Could someone help ?

I am using the dummy package in R (function dummy) to convert a categorical variable(10 categories) into dummy variables because some of the algorithms I am using (adaboost and rotation forest), don't handle categorical variables well.

After using the package I get 10 dummy variables but they are factors. I expected them to be numeric with 1s and 0s.

Should I convert them to numeric ? or use them as factors.

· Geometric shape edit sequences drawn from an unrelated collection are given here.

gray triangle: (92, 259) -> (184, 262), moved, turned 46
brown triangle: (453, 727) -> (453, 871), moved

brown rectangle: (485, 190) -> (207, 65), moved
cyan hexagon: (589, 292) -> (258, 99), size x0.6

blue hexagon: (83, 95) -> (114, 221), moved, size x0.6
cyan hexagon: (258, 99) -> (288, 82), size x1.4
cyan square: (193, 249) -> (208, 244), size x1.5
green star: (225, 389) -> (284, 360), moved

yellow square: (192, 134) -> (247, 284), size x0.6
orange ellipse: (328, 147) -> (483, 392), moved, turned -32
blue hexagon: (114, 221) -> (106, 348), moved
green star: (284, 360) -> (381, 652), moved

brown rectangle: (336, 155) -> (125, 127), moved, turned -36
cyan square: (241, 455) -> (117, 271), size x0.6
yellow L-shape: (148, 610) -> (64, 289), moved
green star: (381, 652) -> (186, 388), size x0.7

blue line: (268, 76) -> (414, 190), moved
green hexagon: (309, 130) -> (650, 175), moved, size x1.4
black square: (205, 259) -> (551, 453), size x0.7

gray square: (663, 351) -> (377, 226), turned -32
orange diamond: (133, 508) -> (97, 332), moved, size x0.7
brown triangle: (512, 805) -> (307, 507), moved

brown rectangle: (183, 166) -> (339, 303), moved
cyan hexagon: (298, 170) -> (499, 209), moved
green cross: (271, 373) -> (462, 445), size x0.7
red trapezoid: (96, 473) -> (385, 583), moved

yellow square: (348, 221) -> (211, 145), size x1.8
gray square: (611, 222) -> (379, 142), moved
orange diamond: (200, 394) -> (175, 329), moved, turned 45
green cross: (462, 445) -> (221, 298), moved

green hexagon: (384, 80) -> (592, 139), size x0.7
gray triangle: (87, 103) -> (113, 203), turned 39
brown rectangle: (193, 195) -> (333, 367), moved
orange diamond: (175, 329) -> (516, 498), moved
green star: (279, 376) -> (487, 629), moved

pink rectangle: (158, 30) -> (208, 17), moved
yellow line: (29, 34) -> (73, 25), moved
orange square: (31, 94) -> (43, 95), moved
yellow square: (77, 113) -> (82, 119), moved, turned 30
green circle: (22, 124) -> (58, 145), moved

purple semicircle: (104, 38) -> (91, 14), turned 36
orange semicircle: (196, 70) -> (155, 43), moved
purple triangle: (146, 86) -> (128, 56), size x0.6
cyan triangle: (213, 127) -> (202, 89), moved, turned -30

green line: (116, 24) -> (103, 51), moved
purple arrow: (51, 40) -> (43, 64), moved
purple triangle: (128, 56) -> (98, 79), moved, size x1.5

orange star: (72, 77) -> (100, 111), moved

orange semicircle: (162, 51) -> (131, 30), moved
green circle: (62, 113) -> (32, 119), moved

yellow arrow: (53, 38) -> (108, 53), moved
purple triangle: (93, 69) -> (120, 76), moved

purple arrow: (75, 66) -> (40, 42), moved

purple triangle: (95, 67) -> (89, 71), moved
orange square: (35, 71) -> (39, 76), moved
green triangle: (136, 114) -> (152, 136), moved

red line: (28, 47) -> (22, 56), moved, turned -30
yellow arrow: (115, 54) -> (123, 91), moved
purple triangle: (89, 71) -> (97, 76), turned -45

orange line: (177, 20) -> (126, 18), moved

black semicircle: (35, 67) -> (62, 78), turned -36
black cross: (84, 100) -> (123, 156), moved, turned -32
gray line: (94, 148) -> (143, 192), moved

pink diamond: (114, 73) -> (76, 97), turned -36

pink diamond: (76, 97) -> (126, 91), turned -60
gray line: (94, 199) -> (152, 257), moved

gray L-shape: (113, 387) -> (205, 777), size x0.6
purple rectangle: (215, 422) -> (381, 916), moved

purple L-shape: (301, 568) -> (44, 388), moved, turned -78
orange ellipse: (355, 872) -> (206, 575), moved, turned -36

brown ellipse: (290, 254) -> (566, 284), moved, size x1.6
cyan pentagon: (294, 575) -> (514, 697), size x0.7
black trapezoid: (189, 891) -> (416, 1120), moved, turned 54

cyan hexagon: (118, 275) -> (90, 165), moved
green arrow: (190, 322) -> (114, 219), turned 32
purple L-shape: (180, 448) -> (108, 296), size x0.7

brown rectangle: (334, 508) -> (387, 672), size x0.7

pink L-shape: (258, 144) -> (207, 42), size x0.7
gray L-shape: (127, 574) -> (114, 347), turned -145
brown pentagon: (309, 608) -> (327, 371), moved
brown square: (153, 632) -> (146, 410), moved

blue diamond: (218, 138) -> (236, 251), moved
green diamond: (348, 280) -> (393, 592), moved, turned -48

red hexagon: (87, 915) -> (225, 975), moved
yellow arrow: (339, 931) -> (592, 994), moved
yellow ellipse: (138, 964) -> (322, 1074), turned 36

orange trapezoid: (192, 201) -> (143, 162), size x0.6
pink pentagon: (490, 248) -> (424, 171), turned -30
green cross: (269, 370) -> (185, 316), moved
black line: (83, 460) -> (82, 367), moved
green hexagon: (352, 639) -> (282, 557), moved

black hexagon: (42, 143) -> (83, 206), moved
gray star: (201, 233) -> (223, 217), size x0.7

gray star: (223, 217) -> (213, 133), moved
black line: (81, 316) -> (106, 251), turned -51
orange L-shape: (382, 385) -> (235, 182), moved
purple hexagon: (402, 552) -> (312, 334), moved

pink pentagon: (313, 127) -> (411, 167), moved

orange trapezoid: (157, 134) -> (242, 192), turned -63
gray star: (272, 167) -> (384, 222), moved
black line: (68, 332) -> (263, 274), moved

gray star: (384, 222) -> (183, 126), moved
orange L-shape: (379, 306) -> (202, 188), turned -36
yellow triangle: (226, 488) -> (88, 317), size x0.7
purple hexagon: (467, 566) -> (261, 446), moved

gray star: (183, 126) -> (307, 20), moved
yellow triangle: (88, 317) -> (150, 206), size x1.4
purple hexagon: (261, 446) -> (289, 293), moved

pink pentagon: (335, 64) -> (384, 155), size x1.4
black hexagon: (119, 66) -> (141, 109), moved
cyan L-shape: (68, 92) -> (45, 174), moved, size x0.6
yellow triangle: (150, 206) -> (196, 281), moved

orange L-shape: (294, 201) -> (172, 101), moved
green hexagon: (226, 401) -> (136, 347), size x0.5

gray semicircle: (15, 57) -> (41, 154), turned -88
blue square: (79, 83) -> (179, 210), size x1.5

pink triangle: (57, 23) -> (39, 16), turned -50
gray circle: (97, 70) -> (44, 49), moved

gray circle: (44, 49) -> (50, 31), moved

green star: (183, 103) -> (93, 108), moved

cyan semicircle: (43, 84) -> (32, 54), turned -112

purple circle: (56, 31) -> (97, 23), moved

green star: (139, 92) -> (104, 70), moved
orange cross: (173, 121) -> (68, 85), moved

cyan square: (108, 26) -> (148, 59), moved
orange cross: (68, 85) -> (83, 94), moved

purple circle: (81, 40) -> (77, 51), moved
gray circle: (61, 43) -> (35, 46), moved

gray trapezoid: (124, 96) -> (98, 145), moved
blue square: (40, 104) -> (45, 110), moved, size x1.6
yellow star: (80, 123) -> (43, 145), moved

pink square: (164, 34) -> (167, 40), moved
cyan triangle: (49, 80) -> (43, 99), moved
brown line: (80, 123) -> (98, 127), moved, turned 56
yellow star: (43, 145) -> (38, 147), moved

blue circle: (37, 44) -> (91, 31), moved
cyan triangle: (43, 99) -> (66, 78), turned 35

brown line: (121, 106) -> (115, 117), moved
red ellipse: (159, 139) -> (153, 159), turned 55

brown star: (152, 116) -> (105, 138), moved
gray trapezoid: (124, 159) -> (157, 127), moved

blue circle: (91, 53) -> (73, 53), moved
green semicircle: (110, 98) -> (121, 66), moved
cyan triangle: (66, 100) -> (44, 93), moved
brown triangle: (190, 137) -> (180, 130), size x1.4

thanks a lot !!!! all the best Pedro

Pepe
  • 1
  • 6
  • What function of the package are you using? if it's function `dummy` see argument `int` in the help page. – Rui Barradas Aug 20 '17 at 13:57
  • If you should convert them depends on: a) the technically required input of the functions you plan to use (adaboost and rotation forest) b) some functions handle factors and numeric values differntly. so you have to make sure you're not creating problems by casting factors to numeric values. – Jan Aug 20 '17 at 14:06
  • thank you. I have used the function dummy. Already added that information to the question. – Pepe Aug 20 '17 at 14:22
  • Thank you Rui, I saw that. But which option should I chose ? does it depend on what those algorithms ask for ? – Pepe Aug 20 '17 at 14:25
  • Yes it does. If you're using function `adaboost` from package `fastAdaboost` then the response should be a `factor`. – Rui Barradas Aug 20 '17 at 14:59

1 Answers1

0

After performing one hot encoding there is no difference keeping them as factor or numeric . Its better not to perform one hot encoding for Tree based models.It will decrease performance.Here is an article describing effect of one hotted variables..It better to pass the categorical variables by converting them into factors

RAVI TEJA M
  • 151
  • 4